→ PROBLEM REQUIREMENTS
Exact copy, no pictures: return all the records as they stand.

→ Intrinsic camera parameters
------------------------------------------------------------
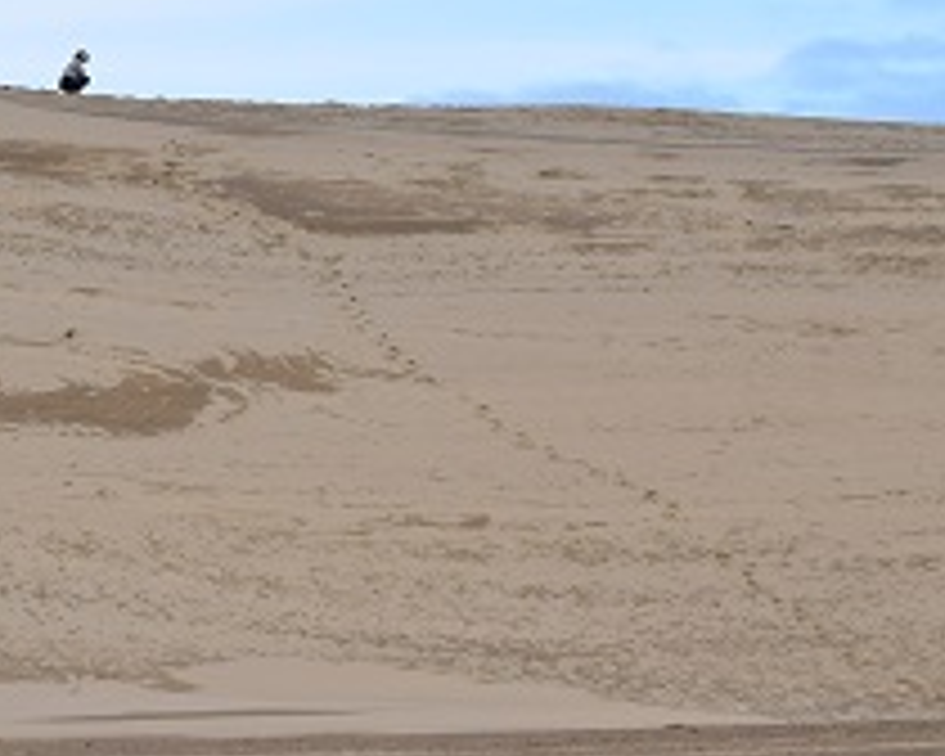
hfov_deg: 8.7
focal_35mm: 221
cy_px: 342
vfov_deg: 7.0
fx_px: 6191
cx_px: -4
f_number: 10
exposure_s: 1/400
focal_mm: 55
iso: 200
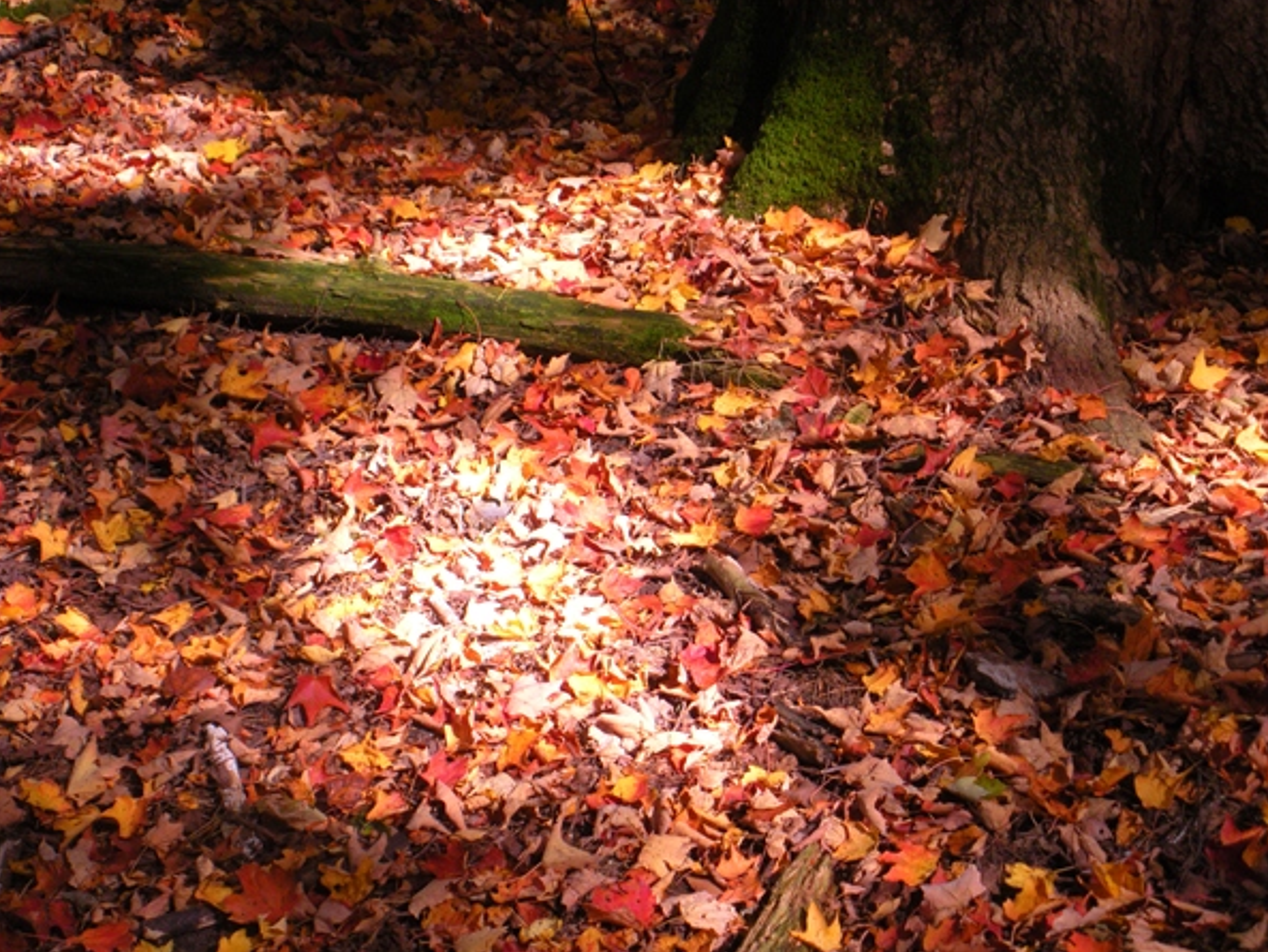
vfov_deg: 18.0
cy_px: 473
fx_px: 3004
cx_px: 635
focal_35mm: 82
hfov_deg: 23.8
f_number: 4.8
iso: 172
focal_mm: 14.2
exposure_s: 1/100
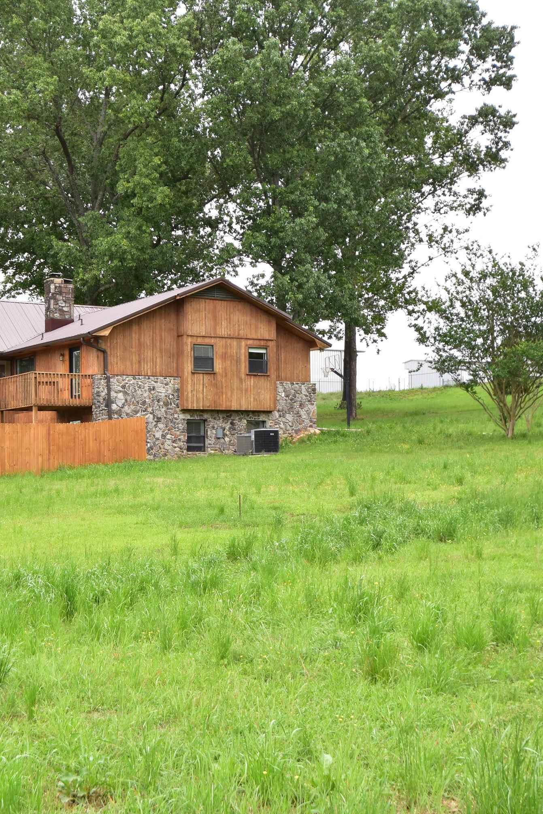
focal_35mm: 55
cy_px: 401
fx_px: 1244
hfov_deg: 24.1
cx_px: 91
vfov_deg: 36.2
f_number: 10
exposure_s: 1/200
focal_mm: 24
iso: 400
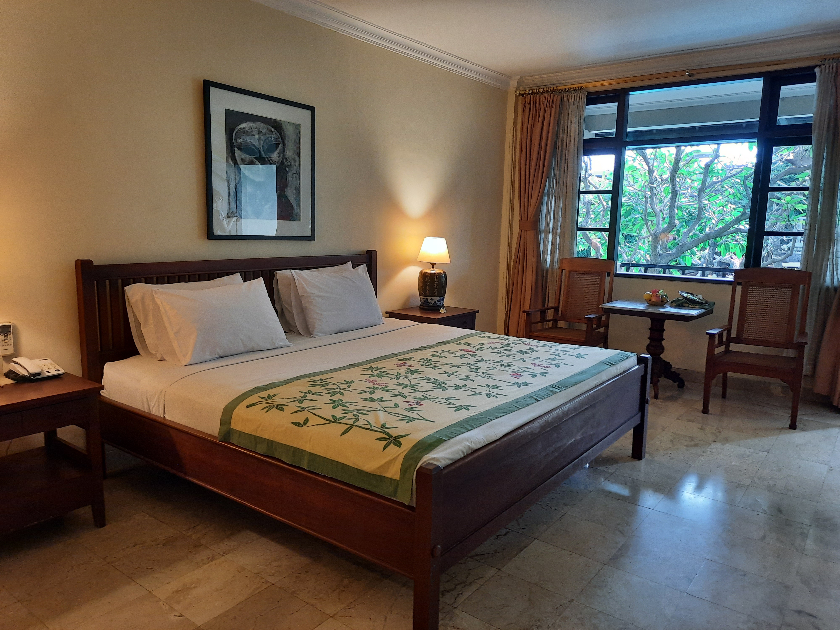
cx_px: 420
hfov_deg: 69.4
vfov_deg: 54.9
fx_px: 607
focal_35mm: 25
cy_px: 315
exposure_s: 1/33
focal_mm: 4.6
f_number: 2
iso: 250
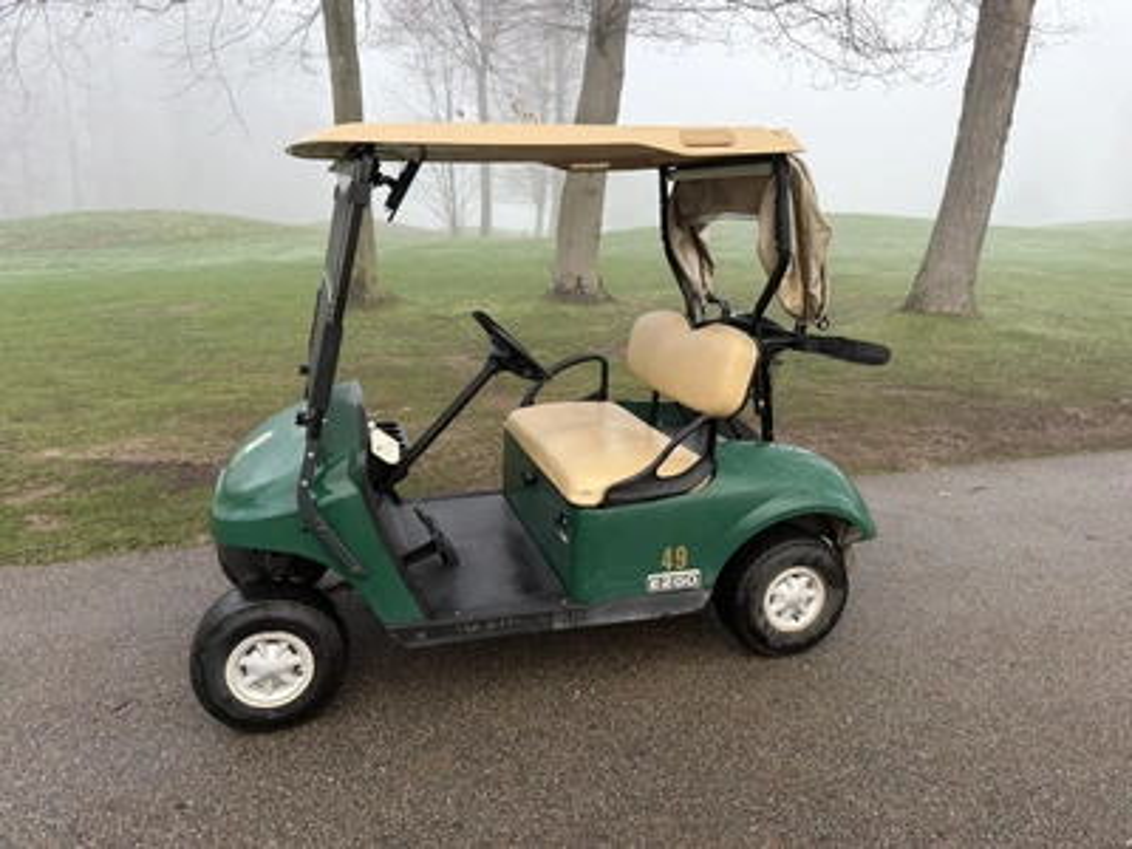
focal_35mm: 24
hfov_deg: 71.6
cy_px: 424
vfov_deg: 56.8
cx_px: 566
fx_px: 785
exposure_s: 1/166
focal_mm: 6.76
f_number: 1.78
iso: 80
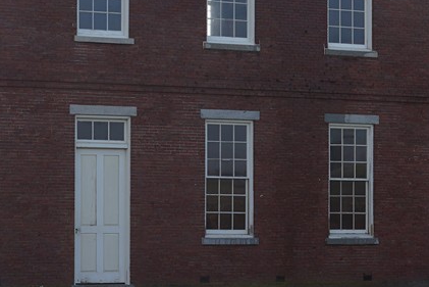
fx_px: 1585
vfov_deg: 10.3
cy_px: 170
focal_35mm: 133
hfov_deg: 15.4
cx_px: 121
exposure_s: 1/100
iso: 100
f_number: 11
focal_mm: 28
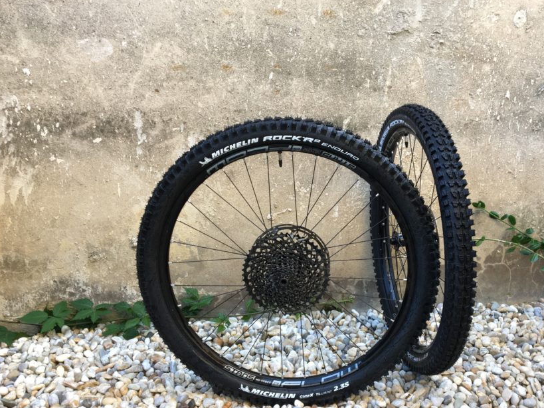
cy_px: 240
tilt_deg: -16.5
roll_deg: -0.2
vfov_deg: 40.5
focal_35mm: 35
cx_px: 313
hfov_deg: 52.4
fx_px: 550
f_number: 2.2
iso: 40
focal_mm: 4.15
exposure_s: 1/100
------------------------------------------------------------
→ WRITTEN REPLY
hfov_deg: 8.7
focal_35mm: 221
cy_px: 342
vfov_deg: 7.0
fx_px: 6191
cx_px: -4
f_number: 10
exposure_s: 1/400
focal_mm: 55
iso: 200
vfov_deg: 18.0
cy_px: 473
fx_px: 3004
cx_px: 635
focal_35mm: 82
hfov_deg: 23.8
f_number: 4.8
iso: 172
focal_mm: 14.2
exposure_s: 1/100
focal_35mm: 55
cy_px: 401
fx_px: 1244
hfov_deg: 24.1
cx_px: 91
vfov_deg: 36.2
f_number: 10
exposure_s: 1/200
focal_mm: 24
iso: 400
cx_px: 420
hfov_deg: 69.4
vfov_deg: 54.9
fx_px: 607
focal_35mm: 25
cy_px: 315
exposure_s: 1/33
focal_mm: 4.6
f_number: 2
iso: 250
focal_35mm: 24
hfov_deg: 71.6
cy_px: 424
vfov_deg: 56.8
cx_px: 566
fx_px: 785
exposure_s: 1/166
focal_mm: 6.76
f_number: 1.78
iso: 80
fx_px: 1585
vfov_deg: 10.3
cy_px: 170
focal_35mm: 133
hfov_deg: 15.4
cx_px: 121
exposure_s: 1/100
iso: 100
f_number: 11
focal_mm: 28
cy_px: 240
tilt_deg: -16.5
roll_deg: -0.2
vfov_deg: 40.5
focal_35mm: 35
cx_px: 313
hfov_deg: 52.4
fx_px: 550
f_number: 2.2
iso: 40
focal_mm: 4.15
exposure_s: 1/100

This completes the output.